How much do you know about the ins and outs of your prescription medications and pharmacy benefits? Chances are some of the fine print seems mysterious.
A little know-how can save you money on your prescriptions and guide you to clearer conversations with your doctor and pharmacist. Start with these six terms:
1. What’s a drug list, and what are tiers?
A drug list (sometimes called a formulary) describes which medications your health plan covers and how you share in the cost. A group of medication experts continually reviews the list to make safe, effective prescription drugs available to health plan members at the best value. Drug lists break drugs into groups called tiers. Each tier has a certain payment level. The specific tiers vary by health plan, but yours may look something like:
- Tier 1: mainly generics and some brand-names; lowest cost
- Tier 2: mix of generic and brand-name medications that provide good overall value; mid-range cost
- Tier 3: mostly brand-name drugs; highest cost
2. Why is there a cost difference between generic and brand-name drugs?
Brand-name drugs may have a higher price tag while companies recoup their development costs.

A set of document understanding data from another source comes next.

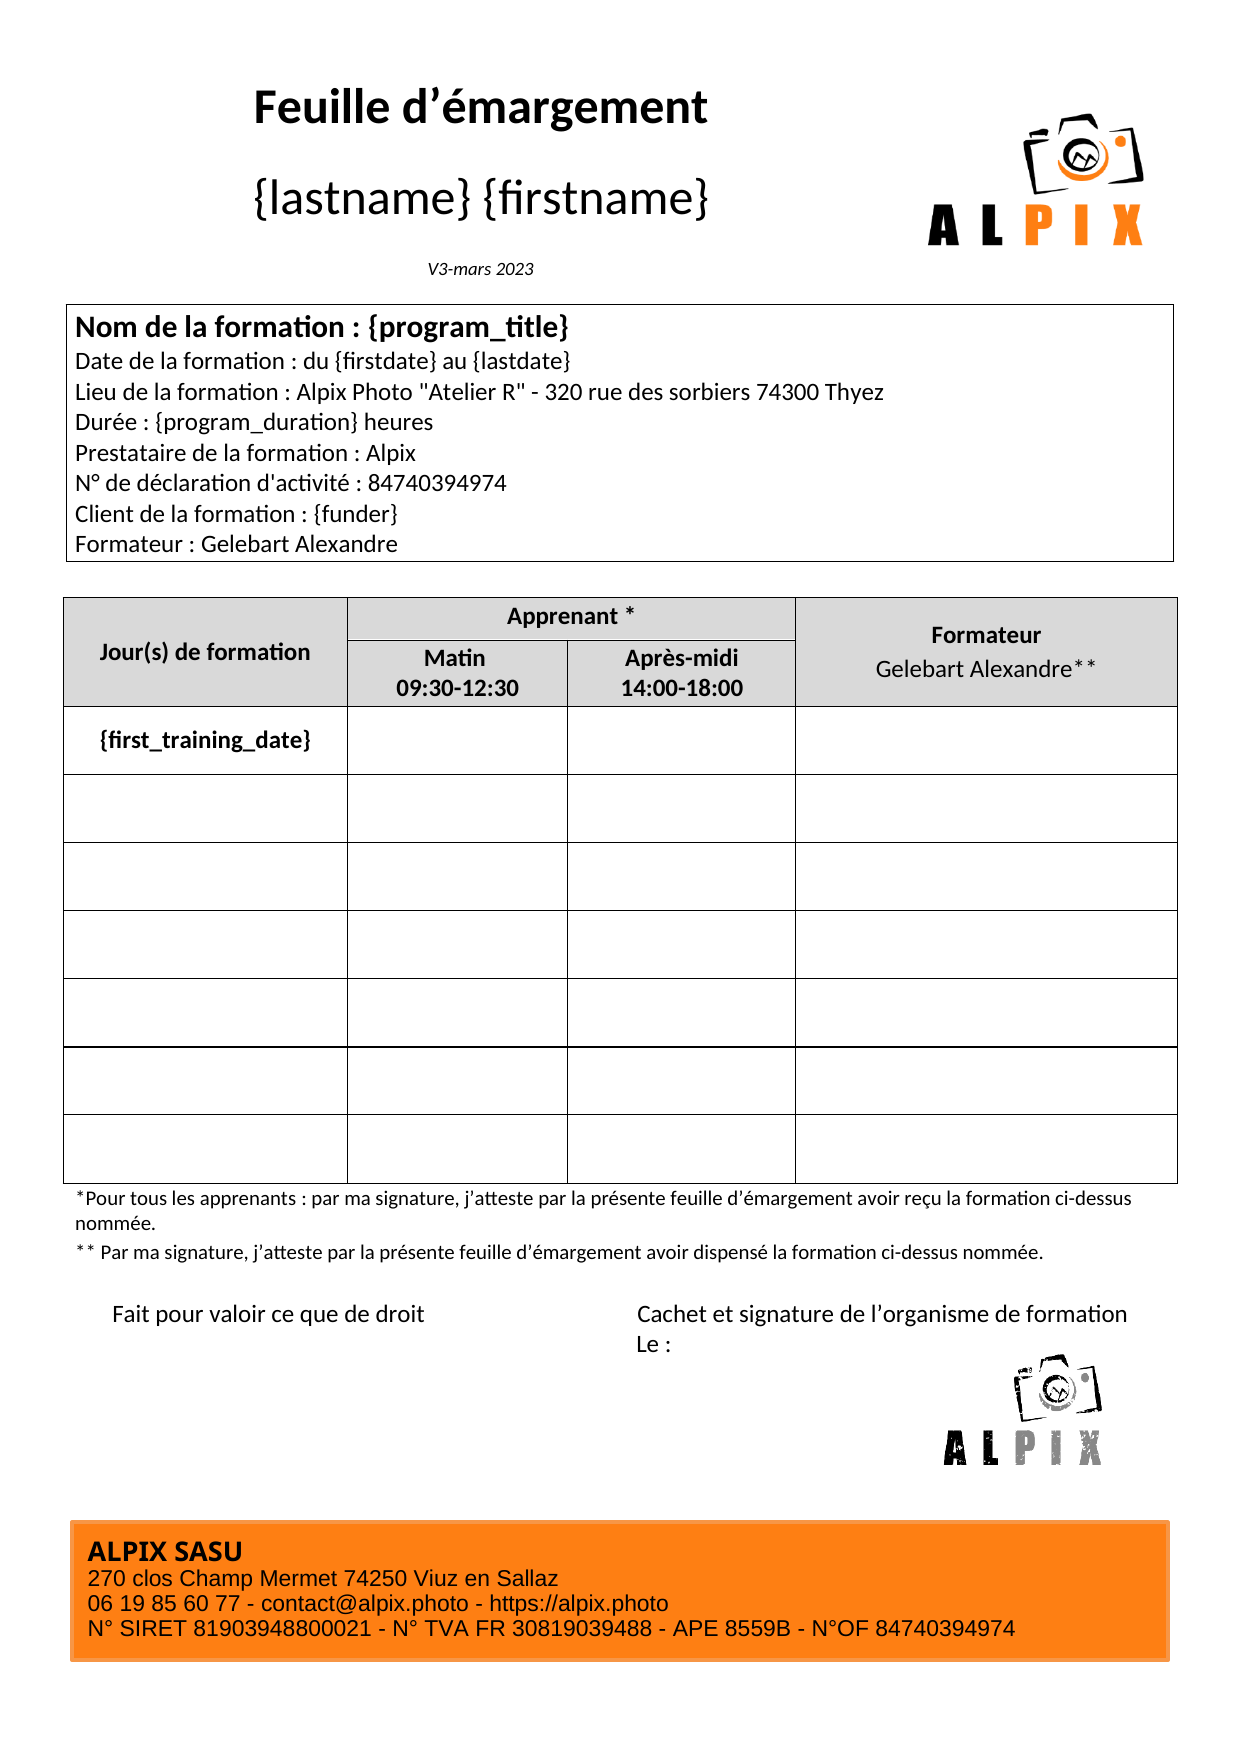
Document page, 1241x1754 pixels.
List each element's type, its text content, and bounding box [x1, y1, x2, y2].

table_cell Matin 09:30-12:30 [348, 641, 567, 706]
text V3-mars 2023 [75, 257, 906, 280]
table_cell [64, 979, 347, 1046]
text *Pour tous les apprenants : par ma signature, j’atteste par la présente feuille d’émargement avoir reçu la formation ci-dessus nommée. [75, 1185, 1165, 1236]
table_cell [796, 979, 1177, 1046]
table_cell [64, 1048, 347, 1114]
table_cell {first_training_date} [64, 707, 347, 774]
text Nom de la formation : {program_title} [67, 305, 1173, 345]
table_cell [796, 1115, 1177, 1182]
table_cell [796, 843, 1177, 910]
text {lastname} {firstname} [75, 166, 906, 227]
table_cell [796, 707, 1177, 774]
table_cell [348, 775, 567, 842]
text N° de déclaration d'activité : 84740394974 [75, 467, 1165, 498]
text Durée : {program_duration} heures [75, 406, 1165, 437]
table_cell [348, 707, 567, 774]
table_cell [568, 843, 795, 910]
table_cell [568, 775, 795, 842]
table_cell [568, 1115, 795, 1182]
table_cell [348, 911, 567, 978]
table_cell [568, 911, 795, 978]
table_cell [64, 911, 347, 978]
text Feuille d’émargement [75, 75, 906, 136]
text Date de la formation : du {firstdate} au {lastdate} [75, 345, 1165, 376]
table_cell [568, 979, 795, 1046]
text Client de la formation : {funder} [75, 498, 1165, 525]
table_header Apprenant * [348, 598, 795, 639]
table_cell [64, 775, 347, 842]
table_cell [348, 843, 567, 910]
table_cell [348, 1048, 567, 1114]
text Le : [636, 1328, 1165, 1359]
table_cell [64, 843, 347, 910]
table_cell [64, 1115, 347, 1182]
picture [906, 75, 1164, 301]
table_header Formateur Gelebart Alexandre** [796, 598, 1177, 706]
text Lieu de la formation : Alpix Photo "Atelier R" - 320 rue des sorbiers 74300 Thyez [75, 376, 1165, 406]
table_header Jour(s) de formation [64, 598, 347, 706]
table_cell [568, 707, 795, 774]
picture [932, 1359, 1114, 1500]
table_cell Après-midi 14:00-18:00 [568, 641, 795, 706]
table_cell [796, 911, 1177, 978]
table_cell [348, 979, 567, 1046]
table_cell [568, 1048, 795, 1114]
text Formateur : Gelebart Alexandre [67, 525, 1173, 561]
table_cell [348, 1115, 567, 1182]
table_cell [796, 1048, 1177, 1114]
text Prestataire de la formation : Alpix [75, 437, 1165, 467]
table_cell [796, 775, 1177, 842]
text ** Par ma signature, j’atteste par la présente feuille d’émargement avoir dispensé la formation ci-dessus nommée. [75, 1239, 1165, 1264]
text Fait pour valoir ce que de droit Cachet et signature de l’organisme de formation [75, 1298, 1165, 1328]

A generic version of a drug has the same active ingredients and uses as the brand-name version, often at a lower price, but not always. It’s best to check with your doctor – some are able to electronically view their patient’s specific drug list and cost information.
3. What are maintenance drugs?
Maintenance medications are prescribed to treat chronic or long-term conditions and are taken on a regular basis. They include medications for high blood pressure, diabetes or high cholesterol. You may save money (and avoid running out) by ordering a 90-day supply for home delivery.
4. What does DAW mean?
The abbreviation DAW on your prescription means “dispense as written.” It’s an instruction to the pharmacist not to substitute the generic medicine for the brand-name drug. If you’re paying a brand-name price, ask your doctor to periodically review your prescription for more cost-effective options.
5. What’s preauthorization, and why do I need it?
Also called prior authorization, this term means your doctor needs to explain to your health plan why you need a specific drug. Without preauthorization, the drug may not be covered.
6. Why is my medication a controlled substance?
While most prescription drugs are non-controlled drugs, like blood pressure medications, asthma inhalers and antibiotics, from time to time you may have a need for a drug that is considered a controlled substance. These are medications that can cause physical and mental dependence, and therefore have restrictions on how they can be filled and refilled. The Federal Drug Enforcement Administration (DEA) rates drugs that have a high potential for misuse or risk as Schedule I, II, III, IV
Schedule I drugs are generally illegal drugs with no accepted medical use.
Schedule II drugs have high potential for abuse or severe dependence. Schedule II includes narcotics and opioids like morphine and oxycodone and ADHD stimulants like Adderall® and Ritalin®.
Schedule III, IV and V drugs have lower risks of abuse or dependence. They include narcotics with lower amounts of codeine, including cough medicine, and medications like diazepam (Valium®).
The language in your health plan’s pharmacy benefit can be bewildering, but fortunately, you can get help when you need it. You can always contact your plan’s customer service representatives for an explanation, or ask your doctor or pharmacist. All of them want you to understand – and make the most of – your coverage.